There is something else in life besides pictures, and that something else one neglects, and Nature seems to revenge itself, and fate is set on thwarting us. (96)

In his very last statement, Barzun makes the connection,

That my be in our time why art has been tempted to borrow the panoply of science. (96)

One could argue, though Barzun does not go this far, that in modern times as science has replaced religion as our hope and salvation, art has simply followed the leader.  My college thesis could have used this thought.  In any case, it is certainly an interesting point.  I do not know that anything can truly redeem us, or if there is such thing as redemption, but I have always believed that art, like science and religion, can take us to a place that is bigger then ourselves.

A Stormy Day in Chicago

I went to Chicago today to drop off “Leaning In” at the Morpho Gallery for a show.  I took this opportunity to visit Chicago’s River North neighborhood and gallery hop a bit.  The drive down there consisted of bumper to bumper traffic, severe storms, and hail.  When I finally did arrive, I was able to view a half dozen or so galleries between downpours.  The highlights of the day for my were the Ann Nathan Gallery and The Roy Boyd Gallery.  The work at these two galleries in particular really drew me in.  I usually don’t get a good vibe from the Ann Nathan Gallery, but Deborah Ebbers work is definitely up my alley so I had to investigate.  Her colors and handling of surface are beautiful. I like the texture she is able to create for her trees.  Also, I noticed, she paints around the branches similarly to the way I do in some works.

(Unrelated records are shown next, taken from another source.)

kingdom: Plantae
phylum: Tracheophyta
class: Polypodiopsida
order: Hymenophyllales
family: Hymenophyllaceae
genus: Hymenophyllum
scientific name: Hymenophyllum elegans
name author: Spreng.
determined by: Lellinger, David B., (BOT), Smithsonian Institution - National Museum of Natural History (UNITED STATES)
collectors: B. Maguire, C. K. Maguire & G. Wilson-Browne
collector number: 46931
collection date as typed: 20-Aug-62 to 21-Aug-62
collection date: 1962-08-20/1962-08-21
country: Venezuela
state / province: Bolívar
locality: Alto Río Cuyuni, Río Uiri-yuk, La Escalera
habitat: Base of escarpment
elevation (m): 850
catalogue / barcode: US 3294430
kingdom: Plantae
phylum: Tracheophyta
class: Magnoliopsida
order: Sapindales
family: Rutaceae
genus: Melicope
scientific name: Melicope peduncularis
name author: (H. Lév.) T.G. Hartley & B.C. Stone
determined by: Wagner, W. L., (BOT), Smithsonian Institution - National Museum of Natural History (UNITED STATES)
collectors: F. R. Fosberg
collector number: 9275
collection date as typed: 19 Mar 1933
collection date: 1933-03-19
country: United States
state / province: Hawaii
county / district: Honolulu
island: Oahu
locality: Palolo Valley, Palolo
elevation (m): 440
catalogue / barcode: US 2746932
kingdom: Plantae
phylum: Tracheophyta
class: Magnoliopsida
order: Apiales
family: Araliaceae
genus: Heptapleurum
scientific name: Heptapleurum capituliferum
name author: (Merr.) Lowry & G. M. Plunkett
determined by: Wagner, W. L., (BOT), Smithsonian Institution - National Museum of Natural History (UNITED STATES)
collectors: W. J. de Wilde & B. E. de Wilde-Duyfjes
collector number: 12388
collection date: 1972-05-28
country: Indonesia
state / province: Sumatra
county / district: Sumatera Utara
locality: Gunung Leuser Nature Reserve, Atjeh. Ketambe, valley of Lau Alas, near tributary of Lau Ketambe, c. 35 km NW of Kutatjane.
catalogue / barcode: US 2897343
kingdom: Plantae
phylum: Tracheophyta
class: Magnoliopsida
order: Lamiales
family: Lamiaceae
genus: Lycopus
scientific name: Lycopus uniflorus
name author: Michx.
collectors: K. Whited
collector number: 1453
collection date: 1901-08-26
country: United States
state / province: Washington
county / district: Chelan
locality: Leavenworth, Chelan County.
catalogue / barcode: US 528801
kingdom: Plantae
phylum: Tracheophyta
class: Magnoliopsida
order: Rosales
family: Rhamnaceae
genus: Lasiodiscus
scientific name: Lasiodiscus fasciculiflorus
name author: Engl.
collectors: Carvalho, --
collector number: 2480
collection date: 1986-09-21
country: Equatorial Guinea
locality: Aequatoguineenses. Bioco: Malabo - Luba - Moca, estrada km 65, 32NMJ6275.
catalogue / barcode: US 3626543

The Roy Boyd Gallery was a different kind of surprise.  I wandered in by chance and was greeted very warmly (not in the usual stuffy gallery sort of way).  The works were not something I would instantly be drawn to from a subject perspective, but these organic abstracts by Richard Gibbons were too rich to brush off.  At first glance I thought they may be gimmicky,  However, the rich surface, colors, and shimmering forms knocked me over.  The thing I puzzled about, however, was the fact that most of these works were done on multiple panels, in some cases displayed with spacing and in other cases not.  The choice of separate panels, and the placement of the edge felt intentional compositionally.  However logically, in regards to the subject, it felt  over complicated and unnecessary.  None the less, I tried to envision the work as seamless, without the breaks, and somehow it lost power.  I am utterly perplexed, and that is great.  I highly recommend seeing these.